Records from a data source

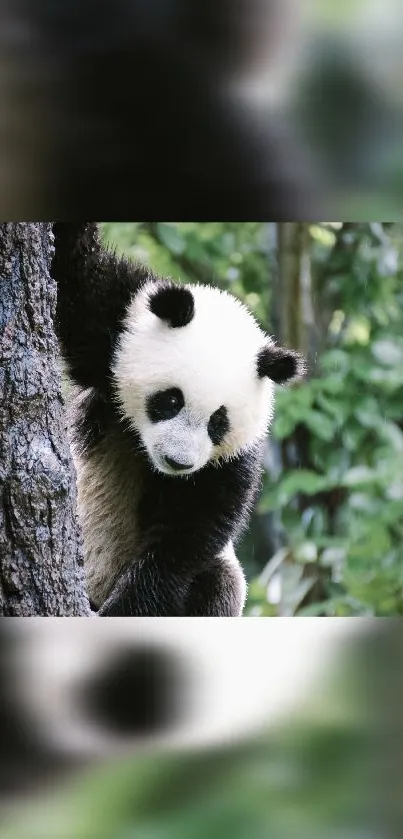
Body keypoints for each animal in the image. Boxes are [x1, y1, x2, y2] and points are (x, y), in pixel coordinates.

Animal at [52, 223, 306, 616]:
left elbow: (186, 534)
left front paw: (124, 609)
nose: (178, 462)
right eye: (170, 400)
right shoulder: (114, 325)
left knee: (218, 582)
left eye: (219, 422)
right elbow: (74, 272)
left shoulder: (229, 462)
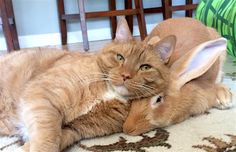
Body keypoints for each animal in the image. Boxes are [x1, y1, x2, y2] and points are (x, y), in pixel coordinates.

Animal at [0, 18, 175, 151]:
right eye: (120, 57)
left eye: (145, 67)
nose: (125, 76)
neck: (109, 92)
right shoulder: (42, 96)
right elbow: (48, 137)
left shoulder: (74, 130)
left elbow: (56, 139)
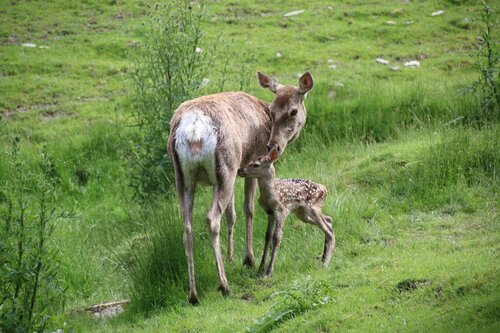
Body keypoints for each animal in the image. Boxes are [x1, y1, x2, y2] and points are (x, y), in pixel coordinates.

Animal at [168, 70, 312, 304]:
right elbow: (248, 208)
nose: (273, 146)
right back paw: (224, 285)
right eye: (273, 110)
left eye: (292, 111)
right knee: (211, 218)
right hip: (226, 165)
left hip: (184, 177)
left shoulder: (230, 174)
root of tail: (194, 129)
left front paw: (231, 256)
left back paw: (193, 294)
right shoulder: (249, 163)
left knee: (188, 228)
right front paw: (248, 258)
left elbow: (232, 214)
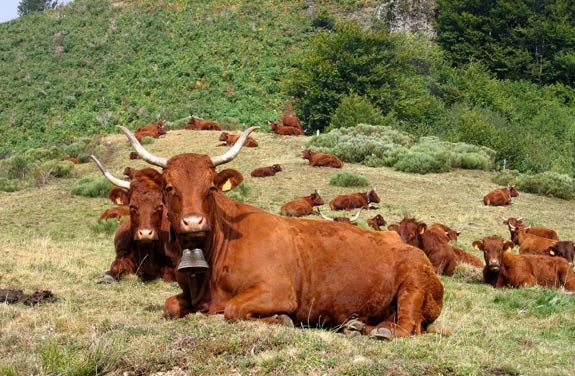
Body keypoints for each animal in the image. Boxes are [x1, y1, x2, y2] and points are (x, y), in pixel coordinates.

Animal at [118, 125, 446, 340]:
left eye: (210, 187)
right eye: (169, 188)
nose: (194, 222)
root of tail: (406, 244)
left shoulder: (276, 291)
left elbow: (233, 310)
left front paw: (281, 319)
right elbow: (170, 305)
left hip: (413, 284)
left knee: (407, 326)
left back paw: (379, 332)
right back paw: (357, 326)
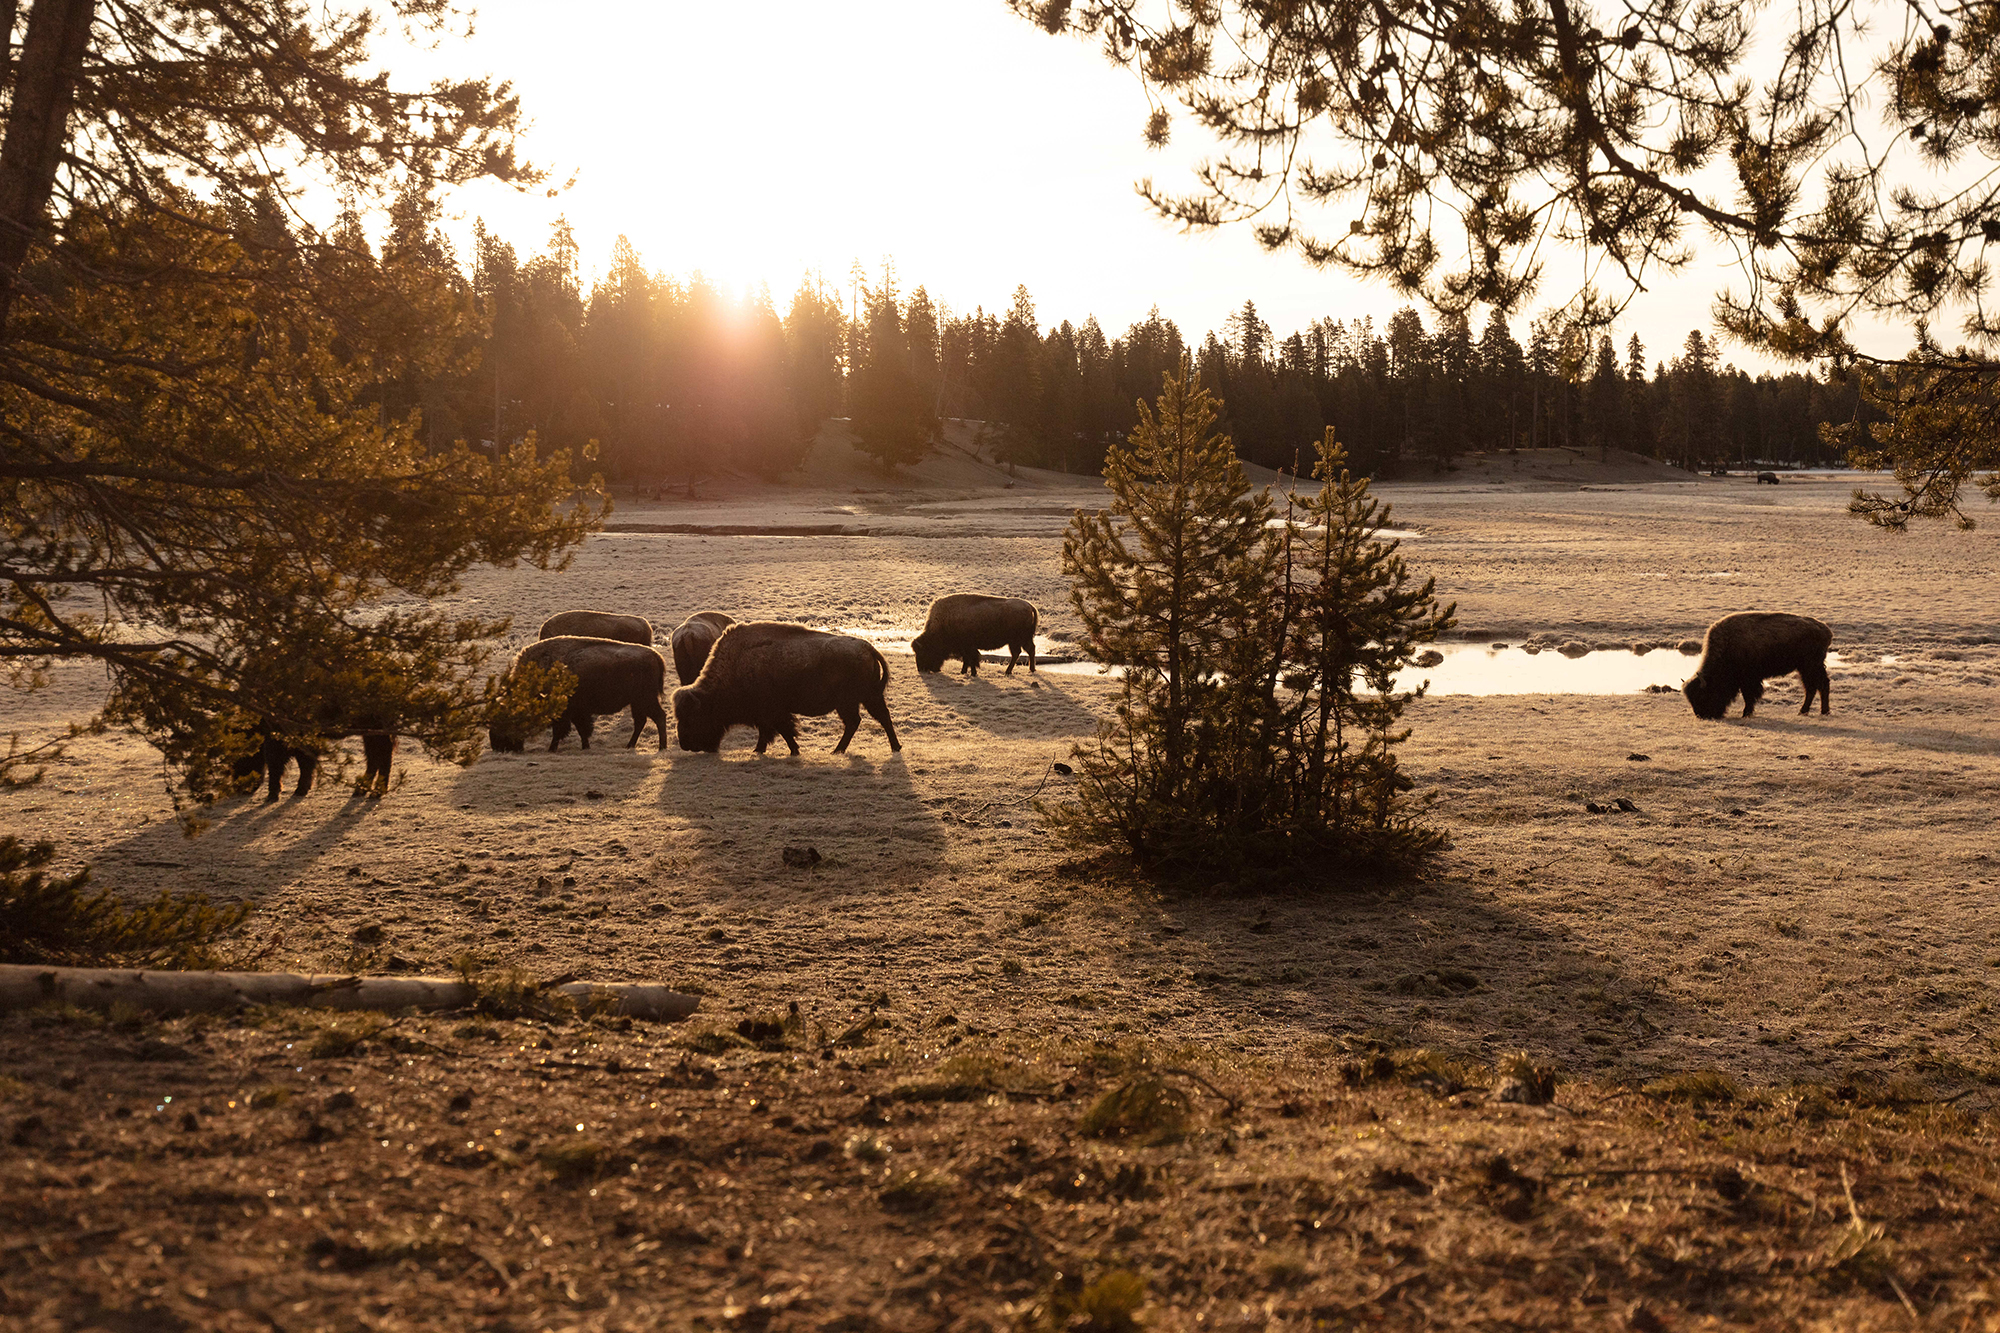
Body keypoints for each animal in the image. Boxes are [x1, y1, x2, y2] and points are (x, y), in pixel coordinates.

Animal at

• [Problem]: Reproduce, exactly and with no pictures, the lines from the line containing "right elbow: (170, 305)" through the closing line of the data above, keeping both ends.

• [Exercise response]:
right elbow: (170, 305)
left hip: (413, 284)
left knee: (407, 326)
left back paw: (379, 332)
right back paw: (357, 326)
Body keypoints for each animal in the image. Boxes are [x1, y1, x2, y2] and points are (x, y), in pixel coordinates.

Animal at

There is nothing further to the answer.